横浜国立大学(横浜国大)と東京工業大学(東工大)は5月30日、今後、耐用年数が過ぎて廃棄量の増加が予想される太陽光パネルに含まれるシリコンに見立てて、太陽光パネル製造で排出されるシリコンウェハを還元剤として活用することで、CO2のギ酸・メタノールなどへの約7割という高い収率での触媒的合成に成功したことを発表した。

同成果は、横浜国大大学院 工学研究院の本倉健教授(東工大 物質理工学院 特定教授兼任)らの研究チームによるもの。詳細は、英国王立化学会が刊行するエネルギーに関する全般を扱うオープンアクセスジャーナル「Energy Advances」に掲載された。

CO2を排出しないことから再生可能エネルギーへの注目度が高まっており、中でも、太陽光パネルは一般家庭での導入も進んでいる。しかし、太陽光パネルは耐用年数はおよそ30年といわれており、2050年頃には世界においておよそ6000万~7800万トンものパネルが廃棄されることが予想されている。

太陽光パネルのリサイクルにおいて課題となるのが材料として用いられているシリコンの扱いで、現状ではその明確なリサイクル方法は確立されていない。発電セルに利用されているシリコンはパネル全体の重量当たり2~3%ほどだが、大量にパネルが廃棄されることとなれば、その量はおよそ120万~234万トンと試算され、そのままの廃棄は、新たな環境問題を生むことが懸念されるため、リサイクル方法の開発が必要とされている。

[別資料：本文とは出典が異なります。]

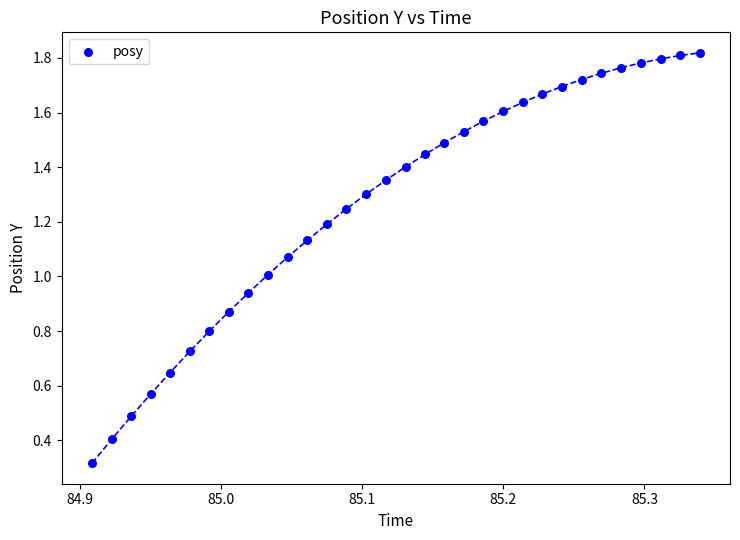

What is the range of X values (max minus min)?

0.4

そこで研究チームは今回、太陽光パネルの製造工程で排出されるシリコンウェハを還元剤として活用し、CO2を有機資源へ変換する触媒反応の創出を試みることにしたという。そして、還元剤としてシリコンウェハが活用可能であることを見出し、CO2をギ酸やメタノールなどの有用な有機化合物に変換する触媒反応の創出にも成功したとする。